◆ DATA FOR THIS TASK ◆

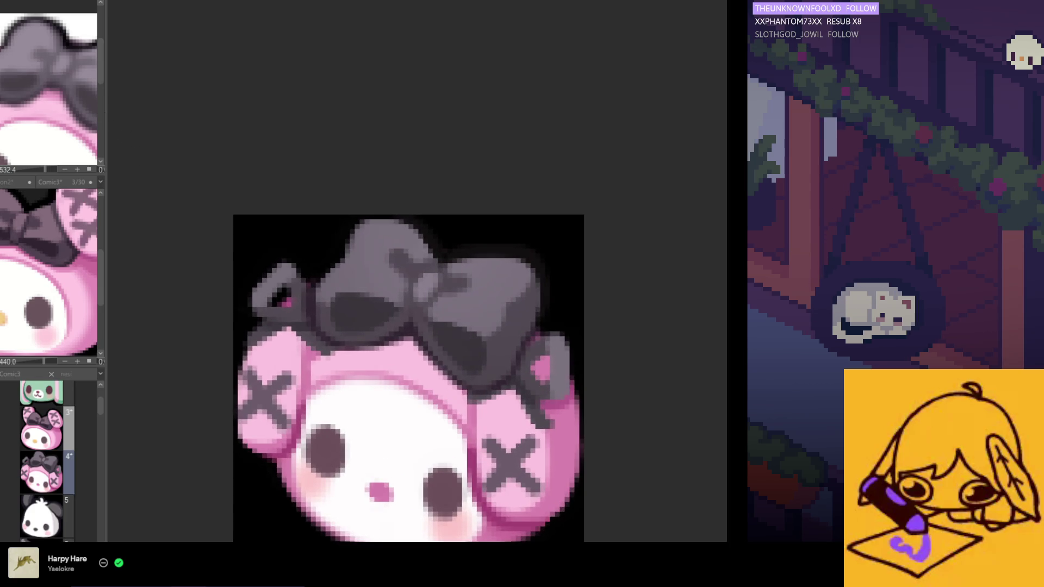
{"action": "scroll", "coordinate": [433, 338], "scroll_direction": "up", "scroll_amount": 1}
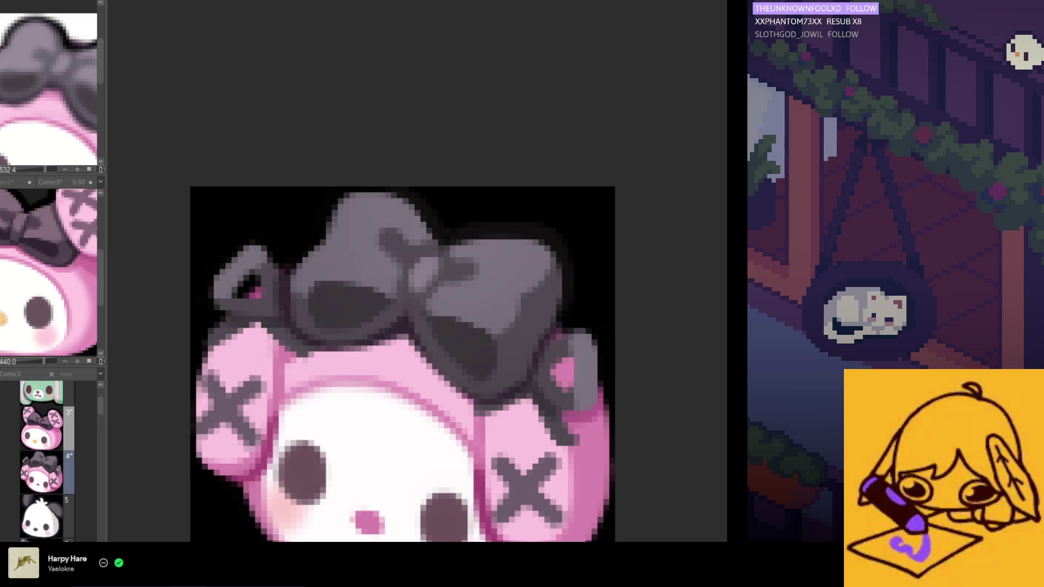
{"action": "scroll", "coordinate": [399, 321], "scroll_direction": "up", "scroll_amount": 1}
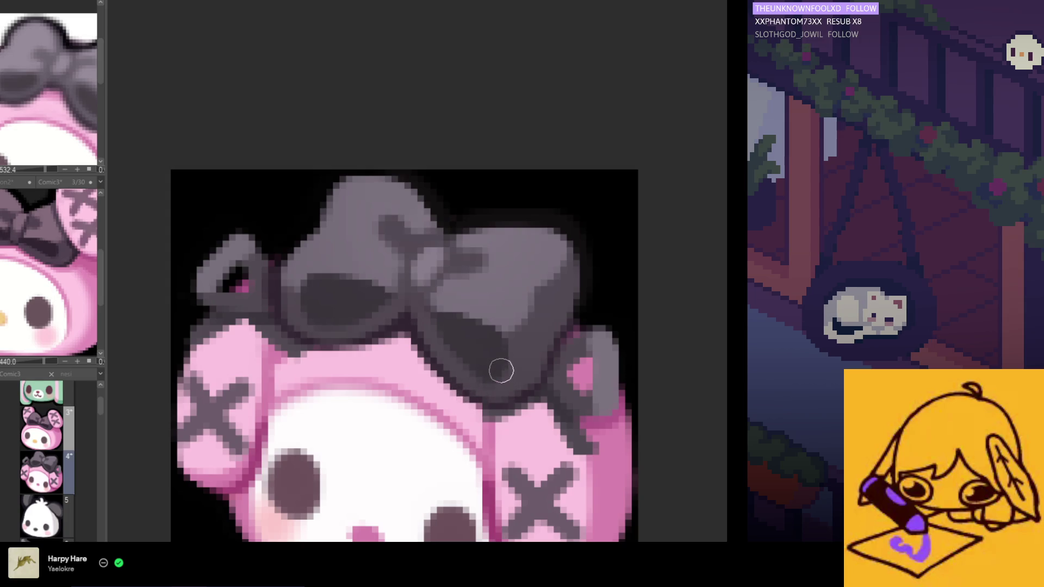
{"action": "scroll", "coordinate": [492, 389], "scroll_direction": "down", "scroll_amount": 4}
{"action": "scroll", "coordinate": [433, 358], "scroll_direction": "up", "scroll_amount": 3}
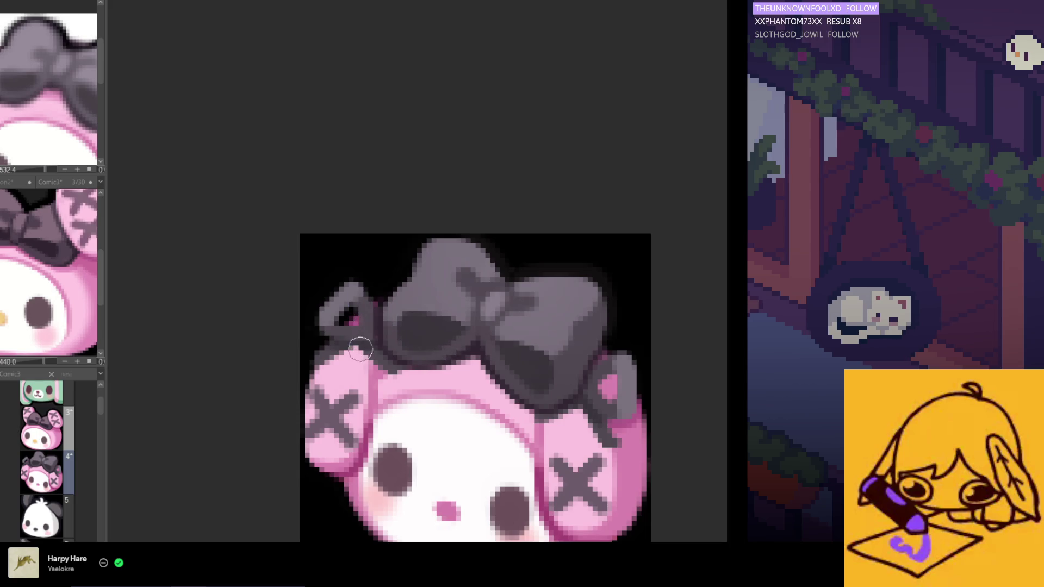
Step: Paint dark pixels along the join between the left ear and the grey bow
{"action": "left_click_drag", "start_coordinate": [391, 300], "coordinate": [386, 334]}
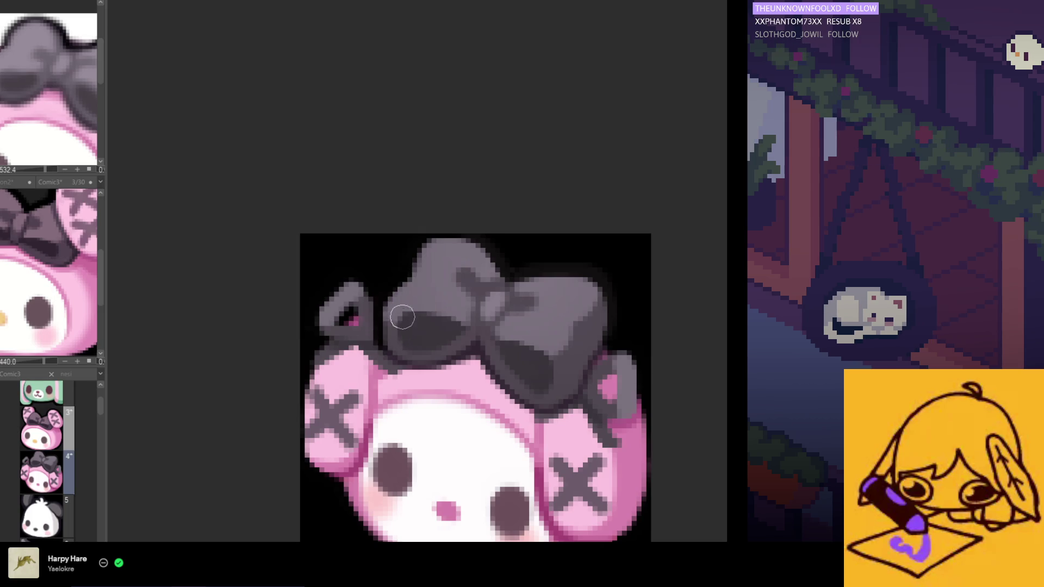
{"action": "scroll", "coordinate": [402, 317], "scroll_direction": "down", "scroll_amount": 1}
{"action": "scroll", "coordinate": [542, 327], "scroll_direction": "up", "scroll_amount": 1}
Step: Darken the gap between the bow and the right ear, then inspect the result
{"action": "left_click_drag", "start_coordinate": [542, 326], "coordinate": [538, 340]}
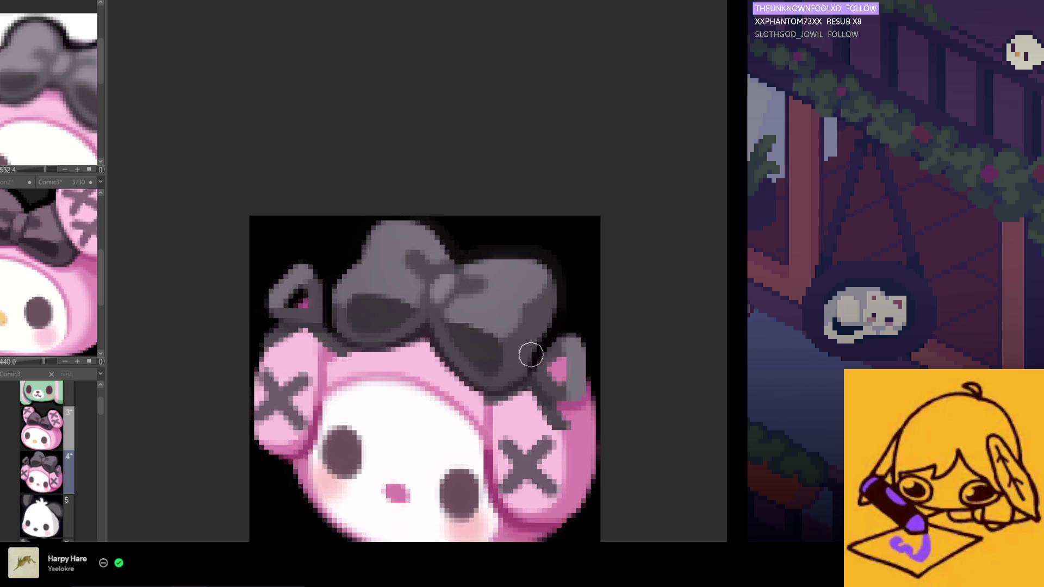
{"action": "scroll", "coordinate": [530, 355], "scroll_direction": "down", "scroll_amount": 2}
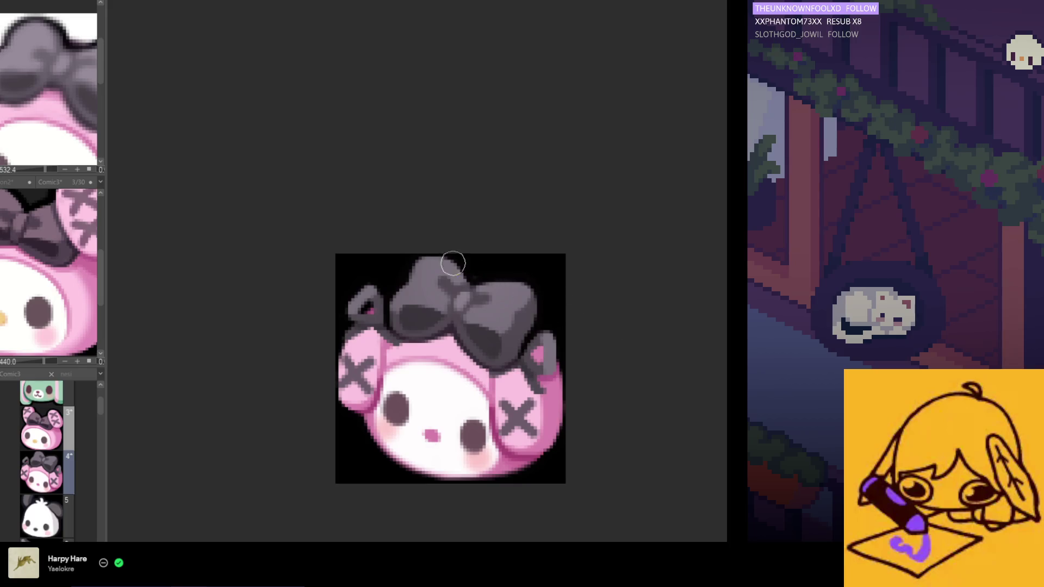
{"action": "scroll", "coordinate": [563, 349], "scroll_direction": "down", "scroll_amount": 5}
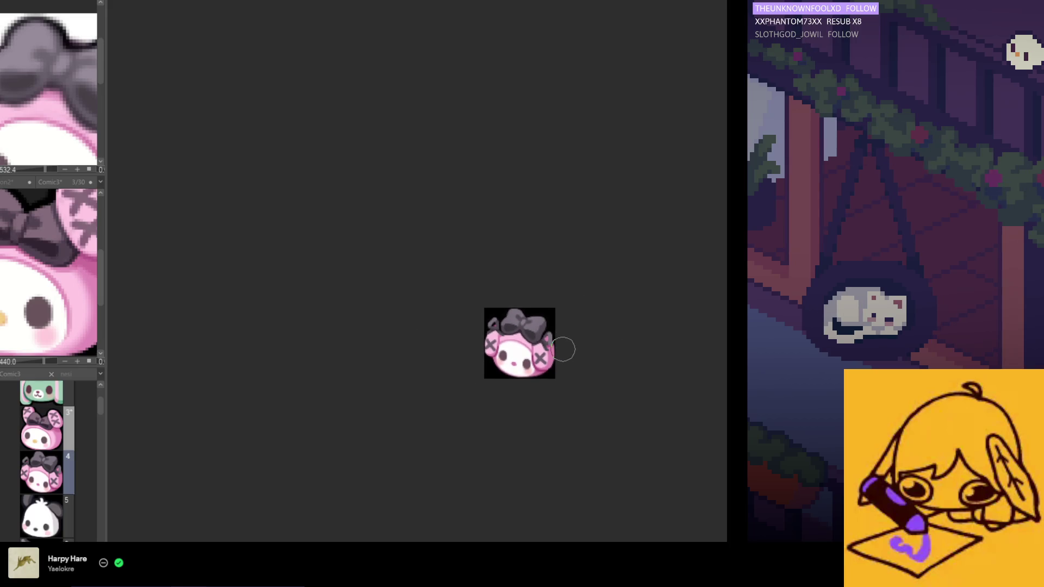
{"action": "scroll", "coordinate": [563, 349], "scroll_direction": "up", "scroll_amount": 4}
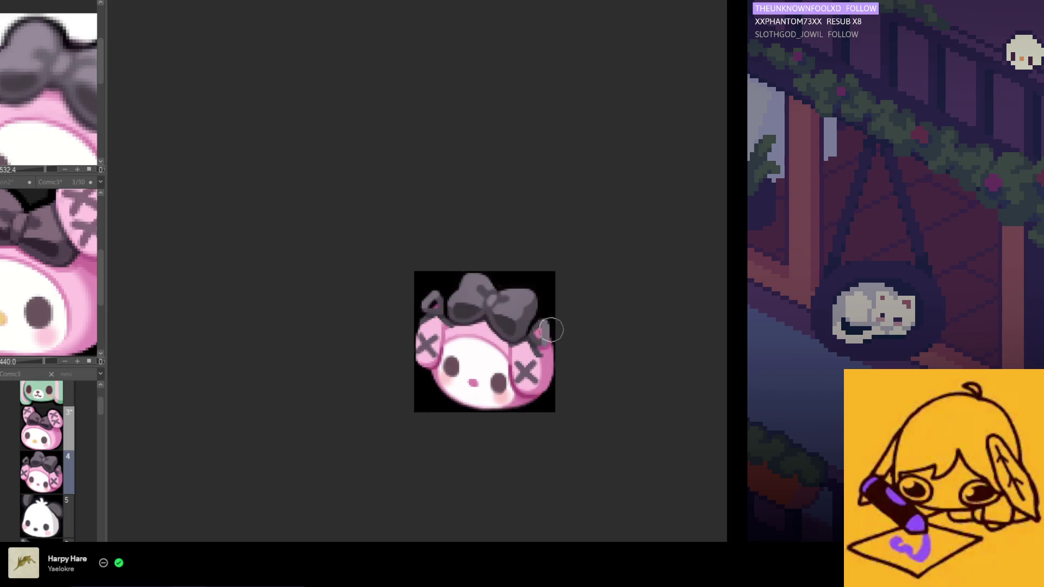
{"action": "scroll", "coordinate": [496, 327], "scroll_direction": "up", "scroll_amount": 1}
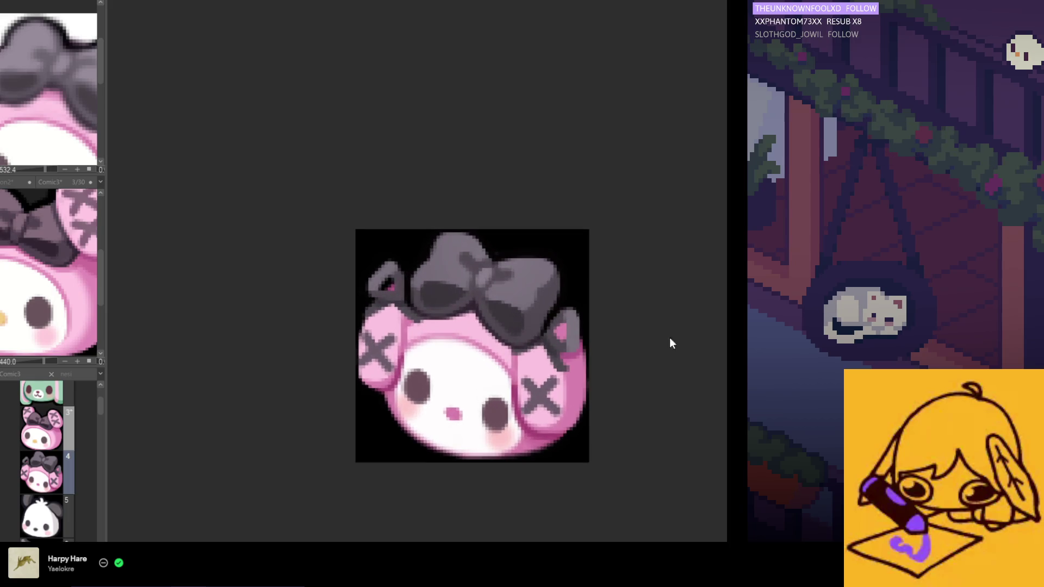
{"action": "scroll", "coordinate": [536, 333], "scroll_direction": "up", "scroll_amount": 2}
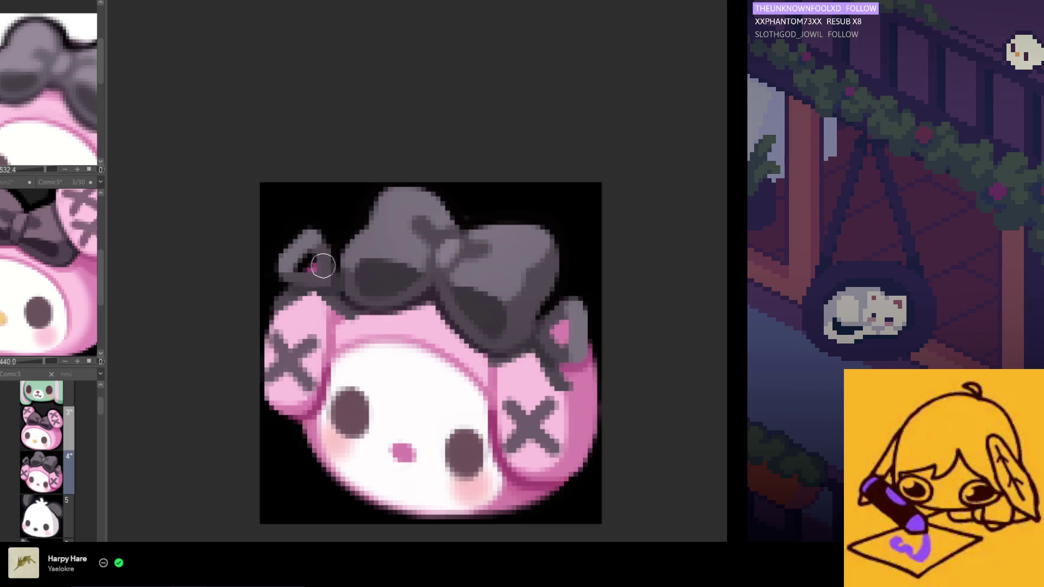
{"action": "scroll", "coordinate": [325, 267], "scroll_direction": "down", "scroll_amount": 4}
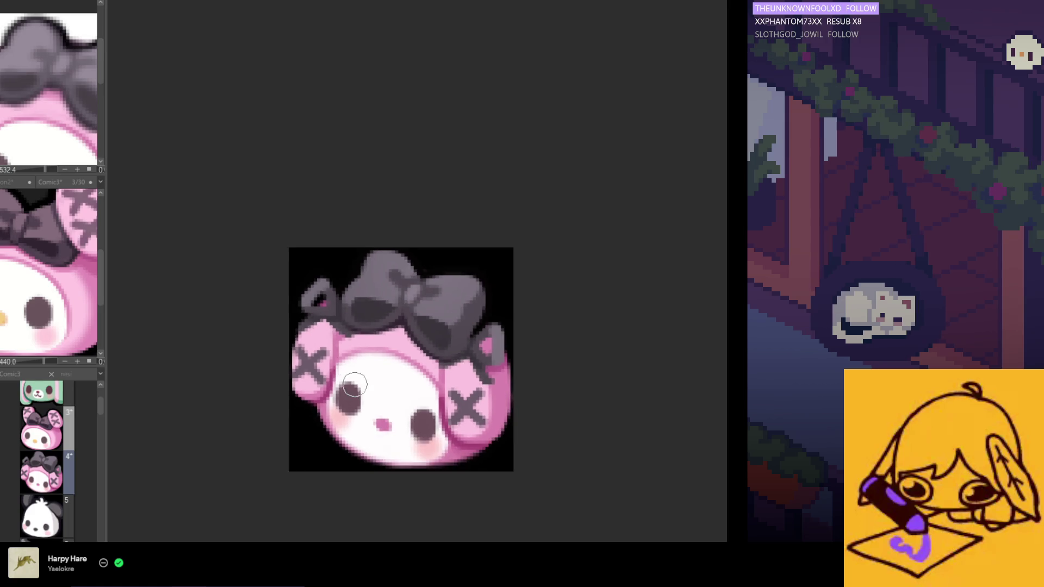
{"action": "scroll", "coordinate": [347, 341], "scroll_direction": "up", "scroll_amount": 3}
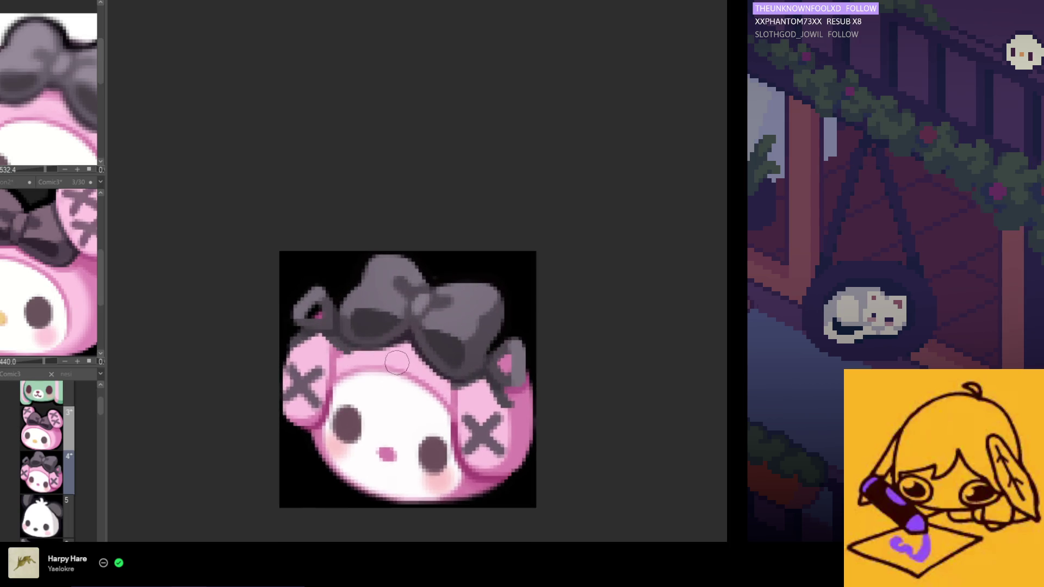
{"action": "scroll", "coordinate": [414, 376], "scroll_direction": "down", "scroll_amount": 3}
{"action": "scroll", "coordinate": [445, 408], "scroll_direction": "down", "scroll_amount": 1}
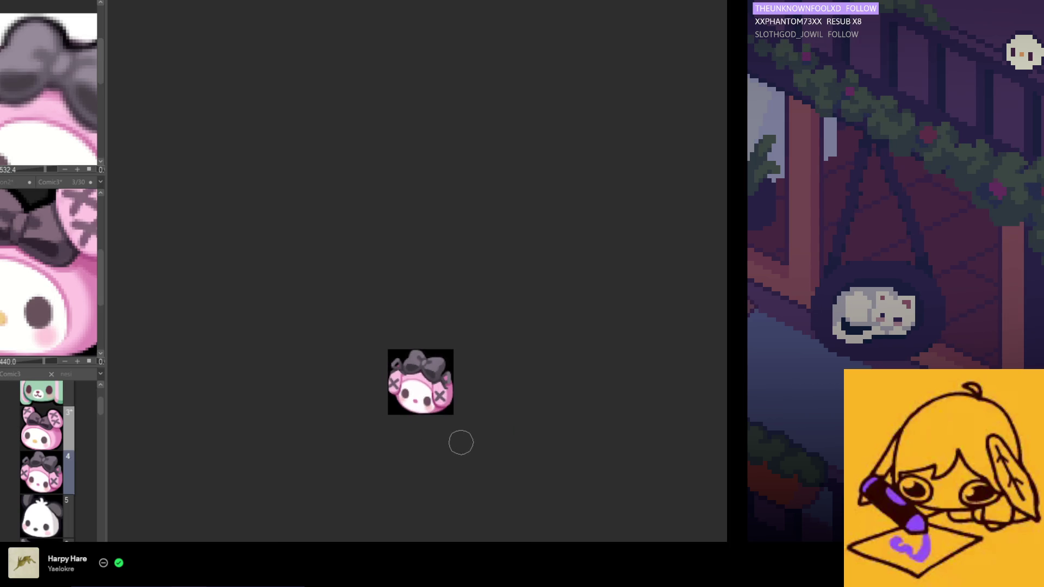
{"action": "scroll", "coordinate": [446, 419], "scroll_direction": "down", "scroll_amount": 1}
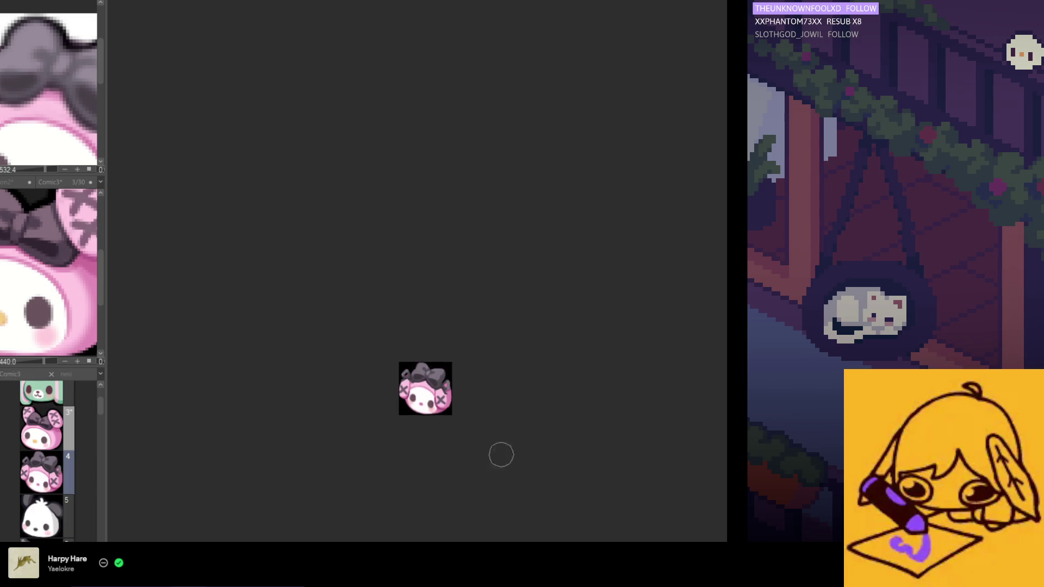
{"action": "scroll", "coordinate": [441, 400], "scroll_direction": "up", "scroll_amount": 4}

◆ INSTRUCTIONS TO FOLLOW ◆
In the copy, omit the pictures and reproduce every entry exactly.

◆ RESULT OF THIS EXERCISE ◆
{"action": "scroll", "coordinate": [433, 338], "scroll_direction": "up", "scroll_amount": 1}
{"action": "scroll", "coordinate": [399, 321], "scroll_direction": "up", "scroll_amount": 1}
{"action": "scroll", "coordinate": [492, 389], "scroll_direction": "down", "scroll_amount": 4}
{"action": "scroll", "coordinate": [433, 358], "scroll_direction": "up", "scroll_amount": 3}
Step: Paint dark pixels along the join between the left ear and the grey bow
{"action": "left_click_drag", "start_coordinate": [391, 300], "coordinate": [386, 334]}
{"action": "scroll", "coordinate": [402, 317], "scroll_direction": "down", "scroll_amount": 1}
{"action": "scroll", "coordinate": [542, 327], "scroll_direction": "up", "scroll_amount": 1}
Step: Darken the gap between the bow and the right ear, then inspect the result
{"action": "left_click_drag", "start_coordinate": [542, 326], "coordinate": [538, 340]}
{"action": "scroll", "coordinate": [530, 355], "scroll_direction": "down", "scroll_amount": 2}
{"action": "scroll", "coordinate": [563, 349], "scroll_direction": "down", "scroll_amount": 5}
{"action": "scroll", "coordinate": [563, 349], "scroll_direction": "up", "scroll_amount": 4}
{"action": "scroll", "coordinate": [496, 327], "scroll_direction": "up", "scroll_amount": 1}
{"action": "scroll", "coordinate": [536, 333], "scroll_direction": "up", "scroll_amount": 2}
{"action": "scroll", "coordinate": [325, 267], "scroll_direction": "down", "scroll_amount": 4}
{"action": "scroll", "coordinate": [347, 341], "scroll_direction": "up", "scroll_amount": 3}
{"action": "scroll", "coordinate": [414, 376], "scroll_direction": "down", "scroll_amount": 3}
{"action": "scroll", "coordinate": [445, 408], "scroll_direction": "down", "scroll_amount": 1}
{"action": "scroll", "coordinate": [446, 419], "scroll_direction": "down", "scroll_amount": 1}
{"action": "scroll", "coordinate": [441, 400], "scroll_direction": "up", "scroll_amount": 4}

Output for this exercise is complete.